How the activation model broke human rights
When jobs were outsourced to Far East during the wild decades of 1970 and 1980 the statistics show undeniable rise of unemployment which previously had not been a big problem in countries of the west. The loss of complete parts of industries like manufacturing decreased the amount of jobs, leaving more unemployed people fight over what was left. The reason for outsourcing was and still is obvious, it will cut the cost of employing workers. Companies can then give that extra money for owners and shareholders. The "model" for this kind of cost saving came from USA where the political system was too weak to protect this plan the large companies had in mind. But it was also adapted by many countries in Europe where traditional socialism had to move over in the name of progress.
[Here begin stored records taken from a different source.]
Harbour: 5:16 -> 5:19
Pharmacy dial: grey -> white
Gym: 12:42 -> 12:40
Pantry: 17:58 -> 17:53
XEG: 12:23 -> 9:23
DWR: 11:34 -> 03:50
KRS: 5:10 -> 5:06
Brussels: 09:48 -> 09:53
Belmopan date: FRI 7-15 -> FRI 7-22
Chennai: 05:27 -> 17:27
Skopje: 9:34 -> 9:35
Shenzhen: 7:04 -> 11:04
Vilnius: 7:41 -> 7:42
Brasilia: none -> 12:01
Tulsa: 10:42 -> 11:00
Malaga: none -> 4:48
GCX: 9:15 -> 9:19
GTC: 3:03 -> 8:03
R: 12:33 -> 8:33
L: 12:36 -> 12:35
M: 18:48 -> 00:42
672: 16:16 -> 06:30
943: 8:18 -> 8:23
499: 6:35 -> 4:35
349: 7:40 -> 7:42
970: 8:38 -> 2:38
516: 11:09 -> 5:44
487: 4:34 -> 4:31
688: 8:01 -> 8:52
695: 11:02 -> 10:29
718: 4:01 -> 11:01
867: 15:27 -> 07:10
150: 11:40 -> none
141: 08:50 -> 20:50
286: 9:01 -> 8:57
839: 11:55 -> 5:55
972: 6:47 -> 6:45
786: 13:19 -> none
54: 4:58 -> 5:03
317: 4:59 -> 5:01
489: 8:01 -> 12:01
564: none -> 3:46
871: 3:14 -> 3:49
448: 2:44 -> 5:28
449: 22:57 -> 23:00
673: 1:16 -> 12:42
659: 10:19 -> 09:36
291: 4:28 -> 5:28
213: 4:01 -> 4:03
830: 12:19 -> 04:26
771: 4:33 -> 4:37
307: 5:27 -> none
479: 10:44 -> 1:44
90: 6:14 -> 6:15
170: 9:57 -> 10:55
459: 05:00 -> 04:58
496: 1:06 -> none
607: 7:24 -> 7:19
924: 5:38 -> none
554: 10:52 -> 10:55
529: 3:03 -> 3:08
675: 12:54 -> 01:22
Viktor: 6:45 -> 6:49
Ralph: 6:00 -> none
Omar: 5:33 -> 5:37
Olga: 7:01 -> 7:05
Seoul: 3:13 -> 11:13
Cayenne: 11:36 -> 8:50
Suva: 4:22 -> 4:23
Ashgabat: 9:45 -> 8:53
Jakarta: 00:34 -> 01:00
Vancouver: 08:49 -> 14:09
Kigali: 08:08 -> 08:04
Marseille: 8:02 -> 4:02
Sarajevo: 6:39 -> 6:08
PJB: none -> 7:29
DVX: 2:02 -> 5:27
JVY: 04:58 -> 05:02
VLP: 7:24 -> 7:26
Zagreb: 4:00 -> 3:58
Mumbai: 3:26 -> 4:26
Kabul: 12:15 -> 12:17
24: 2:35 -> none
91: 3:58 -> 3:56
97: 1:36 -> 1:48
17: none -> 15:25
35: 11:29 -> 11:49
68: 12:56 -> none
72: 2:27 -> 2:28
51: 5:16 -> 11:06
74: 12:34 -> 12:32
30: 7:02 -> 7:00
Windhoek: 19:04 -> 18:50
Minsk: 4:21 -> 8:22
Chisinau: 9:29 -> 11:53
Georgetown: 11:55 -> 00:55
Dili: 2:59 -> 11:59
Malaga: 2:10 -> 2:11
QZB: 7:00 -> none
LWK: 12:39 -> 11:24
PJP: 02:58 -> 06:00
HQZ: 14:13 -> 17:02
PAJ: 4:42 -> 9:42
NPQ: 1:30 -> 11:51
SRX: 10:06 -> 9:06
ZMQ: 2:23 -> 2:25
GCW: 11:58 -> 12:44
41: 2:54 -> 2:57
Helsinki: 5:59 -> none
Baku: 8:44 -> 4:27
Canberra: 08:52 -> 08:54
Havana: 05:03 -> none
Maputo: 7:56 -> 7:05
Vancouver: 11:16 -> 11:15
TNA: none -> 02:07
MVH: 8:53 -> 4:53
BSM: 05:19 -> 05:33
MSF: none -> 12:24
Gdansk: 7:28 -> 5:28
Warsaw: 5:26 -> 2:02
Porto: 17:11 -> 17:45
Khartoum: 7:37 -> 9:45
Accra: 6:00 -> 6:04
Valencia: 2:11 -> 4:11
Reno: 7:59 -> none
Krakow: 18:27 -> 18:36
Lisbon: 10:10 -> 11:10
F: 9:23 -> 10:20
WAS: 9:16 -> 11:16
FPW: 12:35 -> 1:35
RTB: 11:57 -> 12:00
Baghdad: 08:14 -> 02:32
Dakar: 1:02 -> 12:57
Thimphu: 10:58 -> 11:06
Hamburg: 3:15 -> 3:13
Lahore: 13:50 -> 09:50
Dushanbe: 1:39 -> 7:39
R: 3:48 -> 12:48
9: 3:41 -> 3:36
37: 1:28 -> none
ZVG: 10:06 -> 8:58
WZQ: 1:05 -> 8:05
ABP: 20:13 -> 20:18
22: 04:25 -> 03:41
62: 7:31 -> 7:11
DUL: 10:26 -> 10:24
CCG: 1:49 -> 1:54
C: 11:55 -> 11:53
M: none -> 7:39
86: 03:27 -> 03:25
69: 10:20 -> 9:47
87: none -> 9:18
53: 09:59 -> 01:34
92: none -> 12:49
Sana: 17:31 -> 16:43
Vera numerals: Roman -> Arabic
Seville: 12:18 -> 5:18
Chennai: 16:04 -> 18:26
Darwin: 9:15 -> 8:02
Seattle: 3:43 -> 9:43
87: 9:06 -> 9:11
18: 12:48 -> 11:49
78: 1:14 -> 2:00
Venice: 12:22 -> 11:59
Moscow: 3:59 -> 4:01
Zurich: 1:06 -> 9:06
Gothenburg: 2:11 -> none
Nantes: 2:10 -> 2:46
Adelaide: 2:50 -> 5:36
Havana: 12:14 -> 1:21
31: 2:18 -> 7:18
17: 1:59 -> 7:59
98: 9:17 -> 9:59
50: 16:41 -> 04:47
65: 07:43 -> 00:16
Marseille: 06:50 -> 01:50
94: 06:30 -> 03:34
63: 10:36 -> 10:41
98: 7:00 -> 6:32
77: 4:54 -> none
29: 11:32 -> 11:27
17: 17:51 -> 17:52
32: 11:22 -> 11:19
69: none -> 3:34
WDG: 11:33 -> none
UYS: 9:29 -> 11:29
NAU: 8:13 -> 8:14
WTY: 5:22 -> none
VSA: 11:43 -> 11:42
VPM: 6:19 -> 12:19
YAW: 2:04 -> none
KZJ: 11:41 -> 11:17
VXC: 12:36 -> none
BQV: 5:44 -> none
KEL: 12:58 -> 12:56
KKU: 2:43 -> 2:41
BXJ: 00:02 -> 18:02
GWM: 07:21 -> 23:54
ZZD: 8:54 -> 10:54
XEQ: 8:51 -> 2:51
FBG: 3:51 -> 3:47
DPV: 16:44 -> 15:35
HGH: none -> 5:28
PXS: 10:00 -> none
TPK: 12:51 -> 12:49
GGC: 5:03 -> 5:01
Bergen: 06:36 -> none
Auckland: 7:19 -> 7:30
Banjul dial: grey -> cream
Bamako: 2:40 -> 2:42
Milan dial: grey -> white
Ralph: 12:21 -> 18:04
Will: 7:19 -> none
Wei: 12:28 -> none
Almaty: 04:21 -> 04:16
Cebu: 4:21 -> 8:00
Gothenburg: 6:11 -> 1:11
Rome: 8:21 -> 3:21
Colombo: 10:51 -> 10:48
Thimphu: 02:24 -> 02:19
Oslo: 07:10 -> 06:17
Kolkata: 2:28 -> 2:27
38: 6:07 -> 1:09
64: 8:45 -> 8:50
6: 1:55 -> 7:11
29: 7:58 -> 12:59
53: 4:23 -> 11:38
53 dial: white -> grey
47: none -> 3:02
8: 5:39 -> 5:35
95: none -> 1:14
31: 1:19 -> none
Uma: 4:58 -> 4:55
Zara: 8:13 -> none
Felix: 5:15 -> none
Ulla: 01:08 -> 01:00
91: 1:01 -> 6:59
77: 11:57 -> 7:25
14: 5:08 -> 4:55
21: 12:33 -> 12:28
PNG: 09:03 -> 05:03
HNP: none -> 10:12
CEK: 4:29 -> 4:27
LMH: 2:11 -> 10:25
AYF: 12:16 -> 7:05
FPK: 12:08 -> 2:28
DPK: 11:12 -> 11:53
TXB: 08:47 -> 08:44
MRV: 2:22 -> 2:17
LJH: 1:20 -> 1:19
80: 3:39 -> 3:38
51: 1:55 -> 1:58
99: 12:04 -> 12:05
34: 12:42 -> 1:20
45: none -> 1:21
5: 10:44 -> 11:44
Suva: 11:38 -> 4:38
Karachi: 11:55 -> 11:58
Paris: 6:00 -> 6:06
Since then politicians have tried to find solutions to the unemployment problem. Their approach has always had the same fallacy of the individualism which is an essential part of the capitalist lore. In that narrative each person just needs to "activate" enough to find a job and career. It doesn't matter if there are way more unemployed people than there are jobs, the whole reason for unemployment is the unemployed being somehow passive or even a bad, lazy person. Not only has this solution failed many times before, but politicians simply refuse to understand the results of these attempts to activate people as much as they are unwilling to admit the real reason for high unemployment, because then they would have to make actual changes against the will of large, rich companies who run the show.
The latest attempt to activate unemployed people in Finland was more or less copied from Denmark. The model dictates that you have to apply for at least four jobs in a month as a substition for the compensation you get from the state. However there are two problems in this model. The first one is a view that being "active" is the substitution, which is not true. The real substitution of unemployment is the high taxes we pay to get a good social safety net. The second much bigger problem is that when you are forced to apply for jobs it takes away the freedom of choice which is a human right.
Jobs are not created by activation, they are a natural result of the way our society works. If we outsource jobs to other countries it will reduce the amount and type of jobs, just as automation does. It's a matter of political debate to decide what we want to do. If we don't understand the main reasons for unemployment we simply can't create a working solution for it, not even by breaking human rights.